Même son de cloche au Yémen où, malgré les souffrances infligées à la population civile par les houtistes, les autorités du pays s’efforcent de réduire la pauvreté en rétablissant les rouages de l’État, en soutenant l’économie et en favorisant la croissance économique, en s’appuyant notamment sur la vitalité des petites et moyennes entreprises.  La délégation haïtienne a reconnu quant à elle que la crise multidimensionnelle que traverse le pays ne favorise en rien l’instauration d’un environnement propice au développement social de son peuple. 

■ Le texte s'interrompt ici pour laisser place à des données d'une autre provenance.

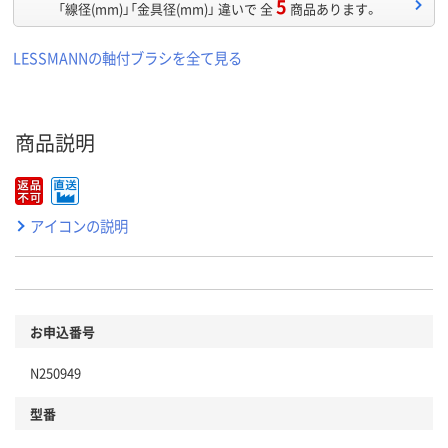
5
「線径(mm)」「金具径(mm)」 違いで 全
商品あります。
LESSMANNの軸付ブラシを全て見る
商品説明
アイコンの説明
お申込番号
N250949
型番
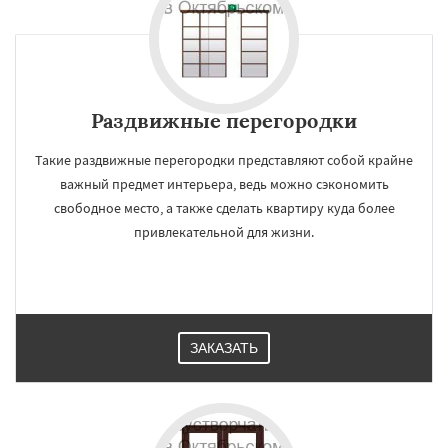
Раздвижные перегородки
Такие раздвижные перегородки представляют собой крайне
важный предмет интерьера, ведь можно сэкономить
свободное место, а также сделать квартиру куда более
привлекательной для жизни.
ЗАКАЗАТЬ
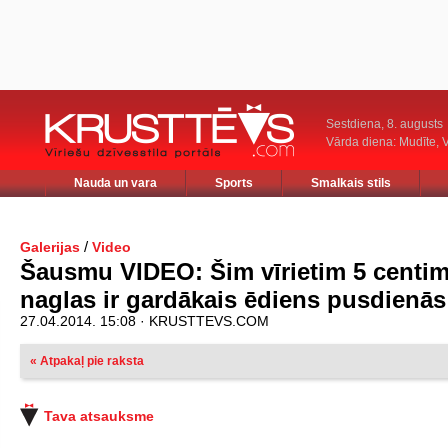
Sestdiena, 8. augusts
Vārda diena: Mudīte, V
Nauda un vara
Sports
Smalkais stils
/
Galerijas
Video
Šausmu VIDEO: Šim vīrietim 5 centim
naglas ir gardākais ēdiens pusdienās
27.04.2014. 15:08 · KRUSTTEVS.COM
« Atpakaļ pie raksta
Tava atsauksme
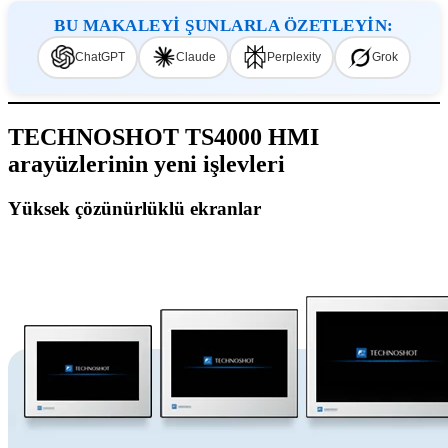
BU MAKALEYİ ŞUNLARLA ÖZETLEYİN:
ChatGPT
Claude
Perplexity
Grok
TECHNOSHOT TS4000 HMI
arayüzlerinin yeni işlevleri
Yüksek çözünürlüklü ekranlar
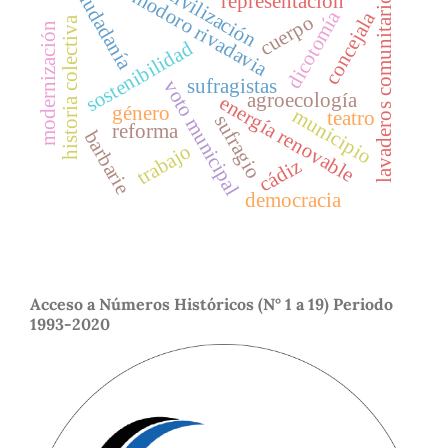
comodoro rivadavia
ciudadanía
civilización
lavaderos comunitarios
representación
dicotomía
concejala
cuerpo
historia colectiva
modernización
sostenibilidad
sufragistas
voto municipal
agroecología
energía renovable
género
municipio
teatro
sufragio
reforma
barbarie
trabajo
cádiz
democracia
Acceso a Números Históricos (N° 1 a 19) Periodo
1993-2020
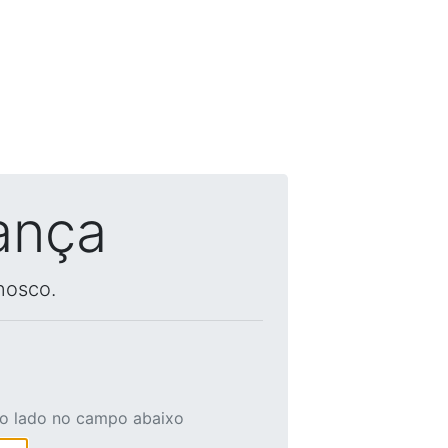
ança
nosco.
ao lado no campo abaixo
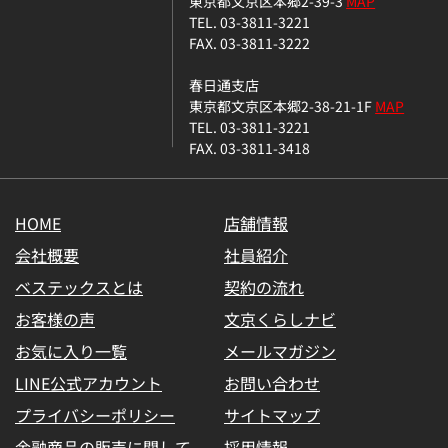
東京都文京区本郷2-39-3
MAP
TEL. 03-3811-3221
FAX. 03-3811-3222
春日通支店
東京都文京区本郷2-38-21-1F
MAP
TEL. 03-3811-3221
FAX. 03-3811-3418
HOME
店舗情報
会社概要
社員紹介
ベステックスとは
契約の流れ
お客様の声
文京くらしナビ
お気に入り一覧
メールマガジン
LINE公式アカウント
お問い合わせ
プライバシーポリシー
サイトマップ
金融商品の販売に関して
採用情報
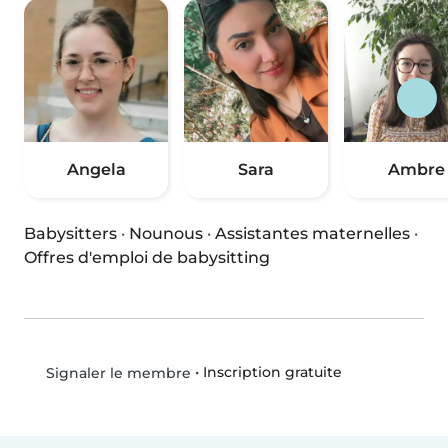
Angela
Sara
Ambre
Babysitters
·
Nounous
·
Assistantes maternelles
·
Offres d'emploi de babysitting
•
Inscription gratuite
Signaler le membre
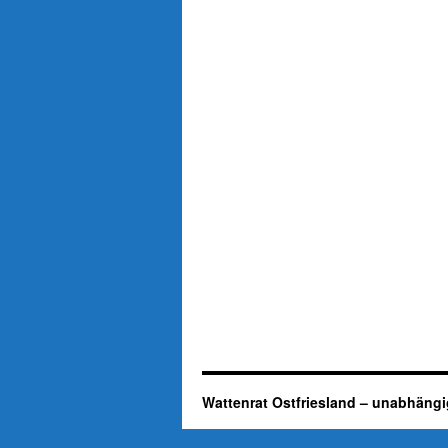
Wattenrat Ostfriesland – unabhängi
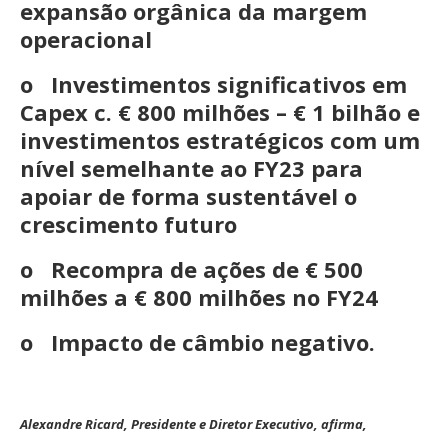
expansão orgânica da margem
operacional
o Investimentos significativos em
Capex c. € 800 milhões – € 1 bilhão e
investimentos estratégicos com um
nível semelhante ao FY23 para
apoiar de forma sustentável o
crescimento futuro
o Recompra de ações de € 500
milhões a € 800 milhões no FY24
o Impacto de câmbio negativo.
Alexandre Ricard, Presidente e Diretor Executivo, afirma,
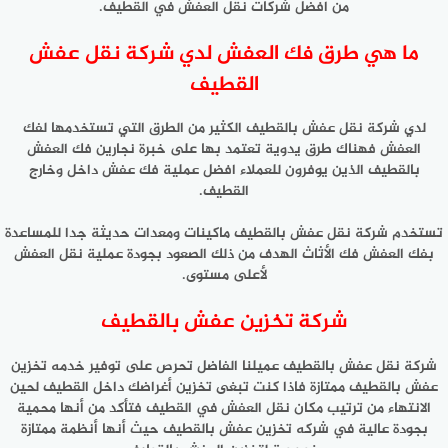
من افضل شركات نقل العفش في القطيف.
ما هي طرق فك العفش لدي شركة نقل عفش
القطيف
لدي شركة نقل عفش بالقطيف الكثير من الطرق التي تستخدمها لفك
العفش فهناك طرق يدوية تعتمد بها على خبرة نجارين فك العفش
بالقطيف الذين يوفرون للعملاء افضل عملية فك عفش داخل وخارج
القطيف.
تستخدم شركة نقل عفش بالقطيف ماكينات ومعدات حديثة جدا للمساعدة
بفك العفش فك الأثاث الهدف من ذلك الصعود بجودة عملية نقل العفش
لأعلى مستوى.
شركة تخزين عفش بالقطيف
شركة نقل عفش بالقطيف عميلنا الفاضل تحرص على توفير خدمه تخزين
عفش بالقطيف ممتازة فاذا كنت تبغى تخزين أغراضك داخل القطيف لحين
الانتهاء من ترتيب مكان نقل العفش في القطيف فتأكد من أنها محمية
بجودة عالية في شركه تخزين عفش بالقطيف حيث أنها أنظمة ممتازة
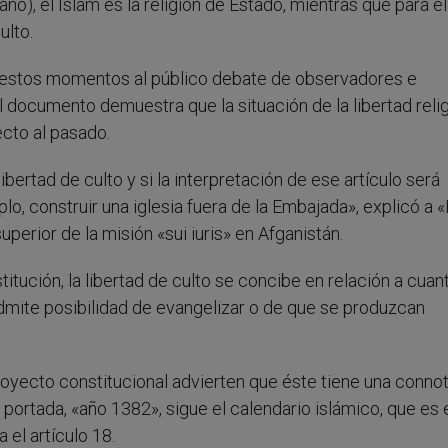
no), el Islam es la religión de Estado, mientras que para el
ulto.
en estos momentos al público debate de observadores e
 El documento demuestra que la situación de la libertad reli
cto al pasado.
bertad de culto y si la interpretación de ese artículo será
plo, construir una iglesia fuera de la Embajada», explicó a 
perior de la misión «sui iuris» en Afganistán.
tución, la libertad de culto se concibe en relación a cuan
 admite posibilidad de evangelizar o de que se produzcan
oyecto constitucional advierten que éste tiene una conno
portada, «año 1382», sigue el calendario islámico, que es 
el artículo 18.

Frappé de plein fouet par les effets du terrorisme, de la criminalité transnationale organisée et des changements climatiques qui affectent plusieurs pays du Sahel, le Burkina Faso a déploré, comme le Mali, la hausse drastique des besoins en matière d’éducation, de santé, d’hygiène et de protection, causée par les déplacements massifs de populations, une situation qui vient encore fragiliser la protection sociale et le développement des communautés. 

Quant au Gouvernement ukrainien, à l’approche du deuxième anniversaire de l’invasion russe, il s’efforce de réformer son système social en élaborant des services axés sur la santé mentale et l’adaptation aux crises.  La mise en place d’un système d’accompagnement des personnes handicapées, des enfants orphelins de même que la numérisation des systèmes d’aide sociale et d’aide humanitaire figurent parmi ses priorités. 

C’est justement pour surmonter ces défis multiformes que le Japon a jugé crucial de garantir un accès effectif à l’éducation des enfants en situation de conflit, en s’engageant dans la reconstruction d’écoles, la fourniture de repas scolaires et l’accès à des outils pédagogiques numériques, en partenariat avec le Fonds des Nations Unies pour l’enfance (UNICEF), l’Organisation des Nations Unies pour l’éducation, la science et la culture (UNESCO) et le Programme d’action mondial (PAM).  La moitié des 1,2 milliard de personnes vivant dans la pauvreté multidimensionnelle étant des enfants, l’ONG Save the Children a préconisé un revenu minimum, sous la forme de transferts monétaires directs aux familles. 

Néanmoins, les États-Unis ont fait remarquer que le mandat de la Commission du développement social est tellement vaste qu’il chevauche ceux d’autres entités onusiennes, réduisant d’autant sa capacité à avoir un effet propre sur la dimension sociale du développement. 

En début de séance, la Commission a proposé la nomination de cinq des dix membres du Conseil d’administration de l’Institut de recherche des Nations Unies pour le développement social.  Après avoir endossé la candidature de M. Godwin Murunga pour un mandat supplémentaire de deux ans, elle a proposé la nomination de quatre nouveaux membres, soit Mme Leila Patel (Afrique du Sud), M. Diego Sánchez-Ancochea (Espagne), Mme Dzodzi Tsikata (Ghana) et M. Timo Voipio (Finlande), dont le mandat de quatre ans prendra effet à la date de confirmation de leur nomination par le Conseil économique et social (ECOSOC). 

Enfin, le Directeur par intérim de la Division du développement social inclusif du Département des affaires économiques et sociales (DESA) a indiqué que le budget 2025 sera finalisé lors du premier semestre de 2024. 

La Commission du développement social reprendra ses travaux mercredi 14 février, à compter de 10 heures.